• _Exercise requirements_
Leave out the pictures and transcribe the rest of the records exactly.

===== Available records

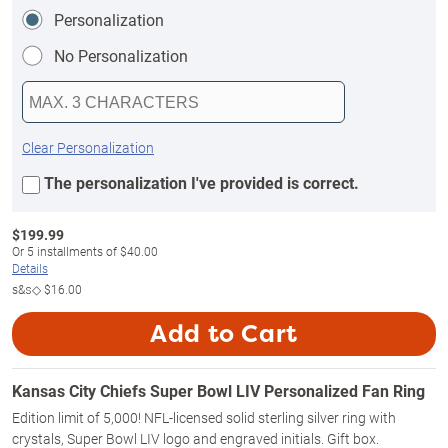
Personalization
No Personalization
Clear Personalization
The personalization I've provided is correct.
$
199.99
Or
5
installments of
$40.00
Details
s&s◇
$16.00
Add to Cart
Kansas City Chiefs Super Bowl LIV Personalized Fan Ring
Edition limit of 5,000! NFL-licensed solid sterling silver ring with
crystals, Super Bowl LIV logo and engraved initials. Gift box.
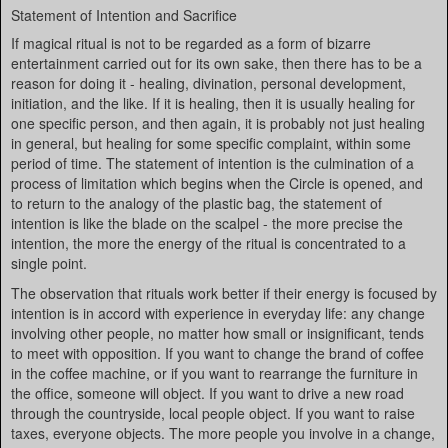
Statement of Intention and Sacrifice
If magical ritual is not to be regarded as a form of bizarre
entertainment carried out for its own sake, then there has to be a
reason for doing it - healing, divination, personal development,
initiation, and the like. If it is healing, then it is usually healing for
one specific person, and then again, it is probably not just healing
in general, but healing for some specific complaint, within some
period of time. The statement of intention is the culmination of a
process of limitation which begins when the Circle is opened, and
to return to the analogy of the plastic bag, the statement of
intention is like the blade on the scalpel - the more precise the
intention, the more the energy of the ritual is concentrated to a
single point.
The observation that rituals work better if their energy is focused by
intention is in accord with experience in everyday life: any change
involving other people, no matter how small or insignificant, tends
to meet with opposition. If you want to change the brand of coffee
in the coffee machine, or if you want to rearrange the furniture in
the office, someone will object. If you want to drive a new road
through the countryside, local people object. If you want to raise
taxes, everyone objects. The more people you involve in a change,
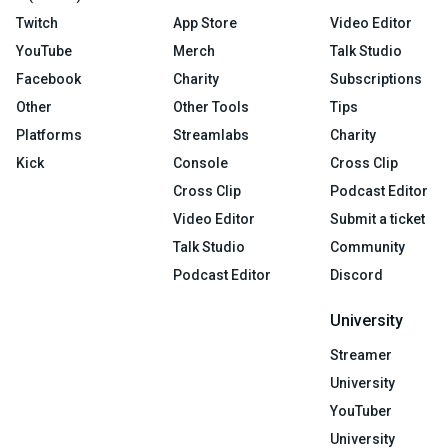
Twitch
App Store
Video Editor
YouTube
Merch
Talk Studio
Facebook
Charity
Subscriptions
Other
Other Tools
Tips
Platforms
Streamlabs
Charity
Kick
Console
Cross Clip
Cross Clip
Podcast Editor
Video Editor
Submit a ticket
Talk Studio
Community
Podcast Editor
Discord
University
Streamer
University
YouTuber
University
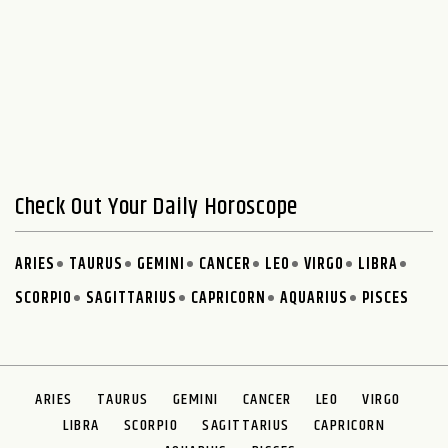
Check Out Your Daily Horoscope
ARIES
TAURUS
GEMINI
CANCER
LEO
VIRGO
LIBRA
SCORPIO
SAGITTARIUS
CAPRICORN
AQUARIUS
PISCES
ARIES
TAURUS
GEMINI
CANCER
LEO
VIRGO
LIBRA
SCORPIO
SAGITTARIUS
CAPRICORN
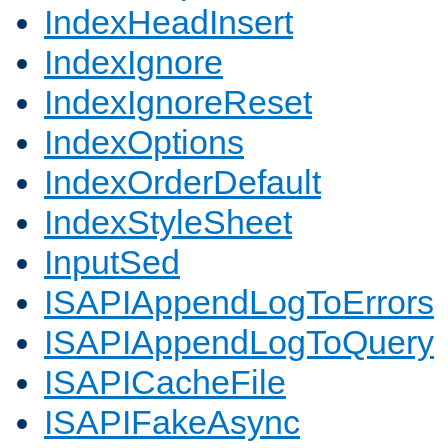
IndexHeadInsert
IndexIgnore
IndexIgnoreReset
IndexOptions
IndexOrderDefault
IndexStyleSheet
InputSed
ISAPIAppendLogToErrors
ISAPIAppendLogToQuery
ISAPICacheFile
ISAPIFakeAsync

==========

• _Exercise result_
Personalization
No Personalization
Clear Personalization
The personalization I've provided is correct.
$
199.99
Or
5
installments of
$40.00
Details
s&s◇
$16.00
Add to Cart
Kansas City Chiefs Super Bowl LIV Personalized Fan Ring
Edition limit of 5,000! NFL-licensed solid sterling silver ring with
crystals, Super Bowl LIV logo and engraved initials. Gift box.
Statement of Intention and Sacrifice
If magical ritual is not to be regarded as a form of bizarre
entertainment carried out for its own sake, then there has to be a
reason for doing it - healing, divination, personal development,
initiation, and the like. If it is healing, then it is usually healing for
one specific person, and then again, it is probably not just healing
in general, but healing for some specific complaint, within some
period of time. The statement of intention is the culmination of a
process of limitation which begins when the Circle is opened, and
to return to the analogy of the plastic bag, the statement of
intention is like the blade on the scalpel - the more precise the
intention, the more the energy of the ritual is concentrated to a
single point.
The observation that rituals work better if their energy is focused by
intention is in accord with experience in everyday life: any change
involving other people, no matter how small or insignificant, tends
to meet with opposition. If you want to change the brand of coffee
in the coffee machine, or if you want to rearrange the furniture in
the office, someone will object. If you want to drive a new road
through the countryside, local people object. If you want to raise
taxes, everyone objects. The more people you involve in a change,
Twitch
App Store
Video Editor
YouTube
Merch
Talk Studio
Facebook
Charity
Subscriptions
Other
Other Tools
Tips
Platforms
Streamlabs
Charity
Kick
Console
Cross Clip
Cross Clip
Podcast Editor
Video Editor
Submit a ticket
Talk Studio
Community
Podcast Editor
Discord
University
Streamer
University
YouTuber
University
Check Out Your Daily Horoscope
ARIES
TAURUS
GEMINI
CANCER
LEO
VIRGO
LIBRA
SCORPIO
SAGITTARIUS
CAPRICORN
AQUARIUS
PISCES
ARIES
TAURUS
GEMINI
CANCER
LEO
VIRGO
LIBRA
SCORPIO
SAGITTARIUS
CAPRICORN
IndexHeadInsert
IndexIgnore
IndexIgnoreReset
IndexOptions
IndexOrderDefault
IndexStyleSheet
InputSed
ISAPIAppendLogToErrors
ISAPIAppendLogToQuery
ISAPICacheFile
ISAPIFakeAsync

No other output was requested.